Tuesday, July 31, 2007

Why?

From the time we’re small we want to know why things happen the way they do. Why do the stars go away during the day? Why did my puppy have to die? As we get older, we just seem to ask more and more “why” questions. It’s just part of our nature. As parents, teachers, and preachers, we do our best to answers people’s questions about why things happen the way they do. I don’t ask “why” questions anymore because I’ve come to the conclusion that there’s really only one answer to every “why” question you could ask. It comes down to what a tired mother says when her kid won’t stop asking questions and when they’re not satisfied with the answers: “Honey, that’s just the way it is.” Isn’t that really the ultimate answer to every question? And you could say, “It’s God’s will. It’s the way he put things together.” The answer is the same. There really is no answer. That’s just the way it is.

I think part of getting older is recognizing that a lifetime of searching still leaves us with unanswered questions, and with getting older comes the kind of wisdom that tells you that maybe it’s better to just accept things they way they are instead of asking why and trying to figure out how to could change them. Ultimately, I guess, nothing was meant to be changed. It was meant to be the way it is. The problem is that we are finite creatures and are constantly asking questions of the infinite with the puny computers we call brains. We just don’t have the capacity to really take in the infinite, do we?
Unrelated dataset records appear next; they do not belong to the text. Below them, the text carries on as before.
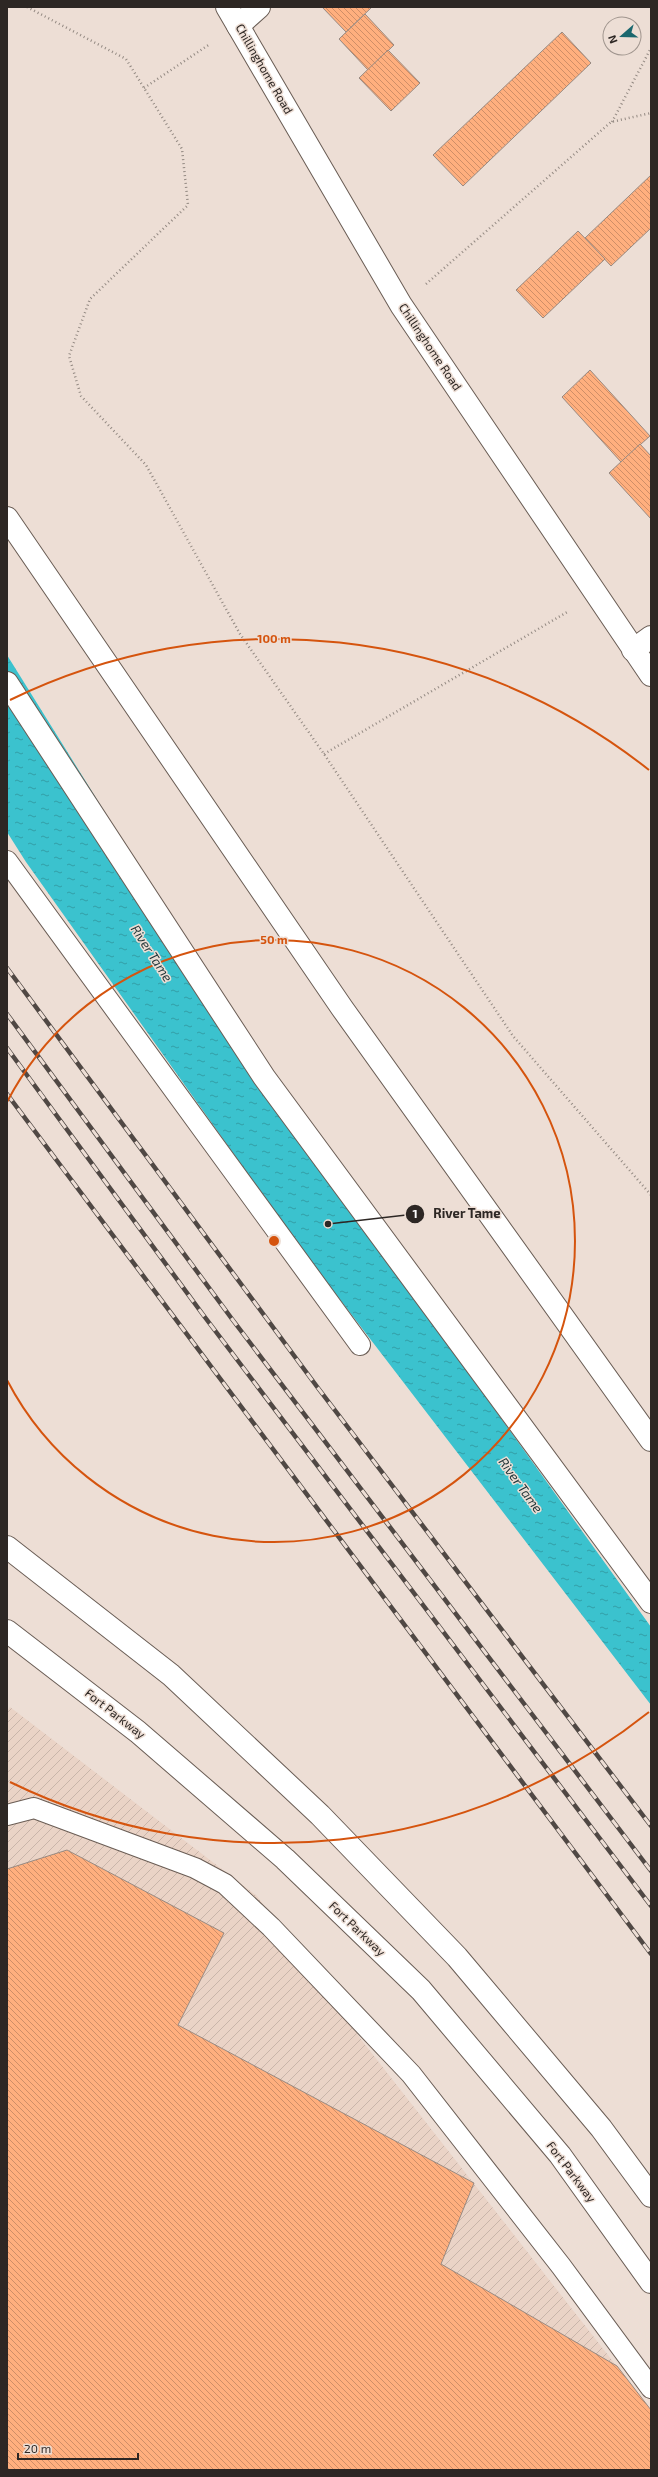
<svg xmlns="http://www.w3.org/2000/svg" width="658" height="2477" viewBox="0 0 658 2477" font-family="'Exo 2',sans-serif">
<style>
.industrial{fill:url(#industrial-furrows)}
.water{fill:url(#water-ripples)}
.building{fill:url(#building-back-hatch);stroke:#988a82}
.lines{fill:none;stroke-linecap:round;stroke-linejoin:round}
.service-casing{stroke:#6a5d55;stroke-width:22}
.minor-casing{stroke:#6a5d55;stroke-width:24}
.primary-casing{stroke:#6a5d55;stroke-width:24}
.motorway-casing{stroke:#6a5d55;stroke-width:24}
.path{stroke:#948a83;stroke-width:2.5;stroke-dasharray:1 3;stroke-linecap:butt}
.service{stroke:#fff;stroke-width:20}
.minor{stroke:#fff;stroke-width:22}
.primary{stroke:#fff;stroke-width:22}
.motorway{stroke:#fff;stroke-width:22}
.rail-casing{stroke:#504844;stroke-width:4.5}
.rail{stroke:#edded5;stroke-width:3;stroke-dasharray:9;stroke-linecap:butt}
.ring{fill:none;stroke:#d5540e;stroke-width:2}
.labels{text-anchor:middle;stroke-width:3;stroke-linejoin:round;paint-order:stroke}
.street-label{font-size:12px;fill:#2d2724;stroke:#edded5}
.water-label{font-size:13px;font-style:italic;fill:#1d3336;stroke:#edded5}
.centre{fill:#d5540e;stroke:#edded5;stroke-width:2}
.ring-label{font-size:12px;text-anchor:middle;font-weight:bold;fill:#d5540e;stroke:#edded5;stroke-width:3;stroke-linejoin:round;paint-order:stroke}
.leader{fill:none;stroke:#2d2724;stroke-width:1.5}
.callout-dot{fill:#2d2724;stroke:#edded5;stroke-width:1.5}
.mark-label{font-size:12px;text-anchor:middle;font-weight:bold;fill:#fff}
.callout-label{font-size:13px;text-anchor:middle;font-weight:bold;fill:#2d2724;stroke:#edded5;stroke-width:3;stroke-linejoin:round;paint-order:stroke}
</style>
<defs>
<pattern id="industrial-furrows" width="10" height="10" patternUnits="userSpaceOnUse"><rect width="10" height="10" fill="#ead3c6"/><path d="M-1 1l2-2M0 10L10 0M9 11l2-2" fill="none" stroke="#c9b5aa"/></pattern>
<pattern id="water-ripples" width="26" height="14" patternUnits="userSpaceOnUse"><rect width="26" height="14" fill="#3bc2ce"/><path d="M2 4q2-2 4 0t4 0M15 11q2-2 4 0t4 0" fill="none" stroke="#329ea7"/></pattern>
<pattern id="building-back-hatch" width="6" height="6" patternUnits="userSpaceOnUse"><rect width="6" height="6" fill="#ffaf7e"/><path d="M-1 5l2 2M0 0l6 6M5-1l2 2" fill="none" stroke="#cf8e67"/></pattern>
</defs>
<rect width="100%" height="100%" fill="#edded5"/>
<!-- industrial -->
<polygon class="industrial" points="10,1707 257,1896 363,2042 651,2410 651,2470 7,2470 7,1711"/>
<!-- water -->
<polygon class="water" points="7,655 362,1225 651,1627 651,1705 305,1254 26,862 7,832"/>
<!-- building -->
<g class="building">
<polygon points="322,7 372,7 346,32"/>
<polygon points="365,14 394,45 368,70 339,39"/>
<polygon points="562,32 591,63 463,186 433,155"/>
<polygon points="388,50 420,83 391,111 359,78"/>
<polygon points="651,175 651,228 611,266 585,238"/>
<polygon points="578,231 605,259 543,318 516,290"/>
<polygon points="590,370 650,436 621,462 562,397"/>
<polygon points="640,444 651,456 651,519 609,473"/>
<polygon points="67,1850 224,1933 178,2025 474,2183 441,2264 617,2366 651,2410 651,2470 7,2470 7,1869"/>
</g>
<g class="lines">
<defs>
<g id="service">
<polyline points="7,861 360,1345"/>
<polyline points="7,1815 34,1808 195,1868 225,1884 271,1927 411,2074 561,2266 651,2388"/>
</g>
<g id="minor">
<polyline points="227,7 401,305 651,675"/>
<polyline points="238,26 259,7"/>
<polyline points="633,650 651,637"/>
</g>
<g id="primary">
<polyline points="7,1547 171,1675 320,1815 457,1957 601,2128 651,2196"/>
<polyline points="7,1631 138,1732 285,1859 421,1990 560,2155 651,2282"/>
</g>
<g id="motorway">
<polyline points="7,518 342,1008 651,1440"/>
<polyline points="7,683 264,1077 651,1602"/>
</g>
</defs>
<!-- service casing -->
<use href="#service" class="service-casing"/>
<!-- minor casing -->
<use href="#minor" class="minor-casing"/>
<!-- primary casing -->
<use href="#primary" class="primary-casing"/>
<!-- motorway casing -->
<use href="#motorway" class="motorway-casing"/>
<!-- path -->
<g class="path">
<polyline points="27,7 126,59 182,149 188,205 90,299 69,356 81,396 146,465 240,634 324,754 513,1036 651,1195"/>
<polyline points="144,88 210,44"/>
<polyline points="612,122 651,48"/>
<polyline points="426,284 611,122 651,113"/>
<polyline points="324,754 569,611"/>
</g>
<!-- service -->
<use href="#service" class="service"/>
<!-- minor -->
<use href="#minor" class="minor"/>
<!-- primary -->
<use href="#primary" class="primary"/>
<!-- motorway -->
<use href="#motorway" class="motorway"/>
<defs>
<g id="rail">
<polyline points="7,968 318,1388 651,1826"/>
<polyline points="7,1014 232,1319 651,1871"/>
<polyline points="7,1048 204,1316 651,1906"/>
<polyline points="7,1094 651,1954"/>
</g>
</defs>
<!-- rail casing -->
<use href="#rail" class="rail-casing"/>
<!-- rail -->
<use href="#rail" class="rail"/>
</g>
<!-- distance rings -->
<g class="ring">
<path d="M7 1102A301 301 0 1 1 7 1380"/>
<path d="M649 1712A602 602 0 0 1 10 1782M10 700A602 602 0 0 1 649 770"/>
</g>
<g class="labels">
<!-- street labels -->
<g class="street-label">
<text transform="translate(264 69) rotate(60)" y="4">Chillinghome Road</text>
<text transform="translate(430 347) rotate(56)" y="4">Chillinghome Road</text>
<text transform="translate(115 1714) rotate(38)" y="4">Fort Parkway</text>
<text transform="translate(357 1929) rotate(44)" y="4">Fort Parkway</text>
<text transform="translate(571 2172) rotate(53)" y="4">Fort Parkway</text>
</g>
<!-- water labels -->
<g class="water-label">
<text transform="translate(152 953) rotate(57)" y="5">River Tame</text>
<text transform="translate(521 1485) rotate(54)" y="5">River Tame</text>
</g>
</g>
<circle cx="274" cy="1241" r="6" class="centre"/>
<g class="ring-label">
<text x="274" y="643">100 m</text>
<text x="274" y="944">50 m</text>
</g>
<!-- callouts -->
<path class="leader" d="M328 1224L415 1214"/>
<g class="callout-dot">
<circle cx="328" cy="1224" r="4"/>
<circle cx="415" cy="1214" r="10"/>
</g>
<g class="mark-label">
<text x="415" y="1218">1</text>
</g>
<g class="callout-label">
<text x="467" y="1218">River Tame</text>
</g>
<!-- border -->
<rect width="658" height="2477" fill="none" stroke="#2d2724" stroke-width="16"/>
<!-- north arrow -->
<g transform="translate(622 36) rotate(250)"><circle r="19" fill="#edded5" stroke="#a0958e"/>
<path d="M0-3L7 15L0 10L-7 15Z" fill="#1a676e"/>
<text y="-6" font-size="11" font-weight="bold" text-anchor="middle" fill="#2d2724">N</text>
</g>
<!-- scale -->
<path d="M18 2453v6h120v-6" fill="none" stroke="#2d2724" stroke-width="2"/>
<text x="24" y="2453" font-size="12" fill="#2d2724" stroke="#edded5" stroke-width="3" paint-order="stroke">20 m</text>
</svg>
Some may say, “That’s too simplistic an answer. Some questions can be answered. For instance, why did my daughter die? Because that guy was driving drunk when he hit her.” There seem to be events where an effect logically follows a cause, but then there are still these other questions. Why is it then that so many people who aren’t drunk are in accidents and end up hurting or killing somebody totally unintentionally? It happened. Or why is that so many people who drive drunk never have accidents and never get tickets? Inevitably you have to keep asking a “why” question until exhaustion sets in and you say, “Well, I guess that’s just the way it is.”